9 En zij zongen een nieuw gezang, zeggende:Gij zijt waardig de boekrol te nemen en haar zegels te openen; want Gij zijt geslacht en Gij hebt (hen) voor God gekocht met uw bloed, uit elke stam en taal en volk en natie;
10 en Gij hebt hen voor onze God gemaakt tot een koninkrijk en tot priesters, en zij zullen als koningen heersen op de aarde.

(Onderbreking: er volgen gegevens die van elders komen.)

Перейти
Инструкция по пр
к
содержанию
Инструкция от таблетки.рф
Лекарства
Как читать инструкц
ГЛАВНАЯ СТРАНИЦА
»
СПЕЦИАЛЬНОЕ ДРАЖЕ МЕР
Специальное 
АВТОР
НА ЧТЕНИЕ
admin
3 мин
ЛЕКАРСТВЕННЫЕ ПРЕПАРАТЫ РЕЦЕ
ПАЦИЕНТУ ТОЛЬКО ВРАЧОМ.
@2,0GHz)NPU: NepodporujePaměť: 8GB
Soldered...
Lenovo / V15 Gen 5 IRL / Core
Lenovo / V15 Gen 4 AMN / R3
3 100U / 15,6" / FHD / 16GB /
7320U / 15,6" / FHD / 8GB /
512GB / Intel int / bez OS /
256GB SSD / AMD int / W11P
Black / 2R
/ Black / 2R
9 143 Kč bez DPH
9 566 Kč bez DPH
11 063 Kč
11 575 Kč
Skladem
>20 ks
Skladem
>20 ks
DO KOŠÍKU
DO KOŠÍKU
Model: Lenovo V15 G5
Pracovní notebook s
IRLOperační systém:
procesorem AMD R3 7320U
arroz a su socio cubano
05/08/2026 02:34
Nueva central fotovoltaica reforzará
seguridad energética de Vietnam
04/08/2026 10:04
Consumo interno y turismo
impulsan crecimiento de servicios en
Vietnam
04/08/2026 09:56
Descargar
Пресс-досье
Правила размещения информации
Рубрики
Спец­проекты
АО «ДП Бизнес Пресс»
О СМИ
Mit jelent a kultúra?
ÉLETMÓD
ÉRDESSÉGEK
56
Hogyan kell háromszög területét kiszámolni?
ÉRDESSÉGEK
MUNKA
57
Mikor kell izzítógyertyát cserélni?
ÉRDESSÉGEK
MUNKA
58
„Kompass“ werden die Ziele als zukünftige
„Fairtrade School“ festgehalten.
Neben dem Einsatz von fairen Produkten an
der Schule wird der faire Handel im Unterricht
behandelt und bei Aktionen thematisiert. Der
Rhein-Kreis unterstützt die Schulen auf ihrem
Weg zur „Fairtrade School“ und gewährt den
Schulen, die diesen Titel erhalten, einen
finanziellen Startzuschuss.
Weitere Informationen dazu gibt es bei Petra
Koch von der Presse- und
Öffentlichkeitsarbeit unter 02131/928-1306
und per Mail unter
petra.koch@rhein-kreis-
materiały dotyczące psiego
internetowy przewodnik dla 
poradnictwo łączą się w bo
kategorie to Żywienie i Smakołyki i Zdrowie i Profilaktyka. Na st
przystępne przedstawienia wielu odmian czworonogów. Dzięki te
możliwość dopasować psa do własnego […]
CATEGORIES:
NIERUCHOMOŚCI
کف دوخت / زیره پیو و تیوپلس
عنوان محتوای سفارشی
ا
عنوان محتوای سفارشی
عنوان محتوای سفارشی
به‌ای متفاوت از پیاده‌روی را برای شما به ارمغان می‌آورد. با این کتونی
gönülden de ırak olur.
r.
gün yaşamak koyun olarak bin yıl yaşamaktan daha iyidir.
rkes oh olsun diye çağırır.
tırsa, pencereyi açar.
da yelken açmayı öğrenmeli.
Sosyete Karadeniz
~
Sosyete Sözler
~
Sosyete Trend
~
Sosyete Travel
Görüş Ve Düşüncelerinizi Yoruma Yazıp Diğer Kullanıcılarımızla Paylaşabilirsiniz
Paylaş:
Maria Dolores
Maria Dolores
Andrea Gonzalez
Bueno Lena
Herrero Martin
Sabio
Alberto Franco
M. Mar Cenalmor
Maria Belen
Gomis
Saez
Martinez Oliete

11 En ik zag, en ik hoorde een stem van vele engelen rondom de troon, en van de dieren en de oudsten; en hun getal was tienduizenden tienduizendtallen en duizenden duizendtallen,
12 zeggende met luider stem:Het Lam, dat geslacht is, is waardig te ontvangen de macht en de rijkdom, en de wijsheid en de sterkte, en de eer en de heerlijkheid en de lof.
13 En alle schepsel in de hemel en op de aarde en onder de aarde en op de zee en alles wat daarin is, hoorde ik zeggen:Hem, die op de troon gezeten is, en het Lam zij de lof en de eer en de heerlijkheid en de kracht tot in alle eeuwigheden.
14 En de vier dieren zeiden: Amen. En de oudsten wierpen zich neder en aanbaden.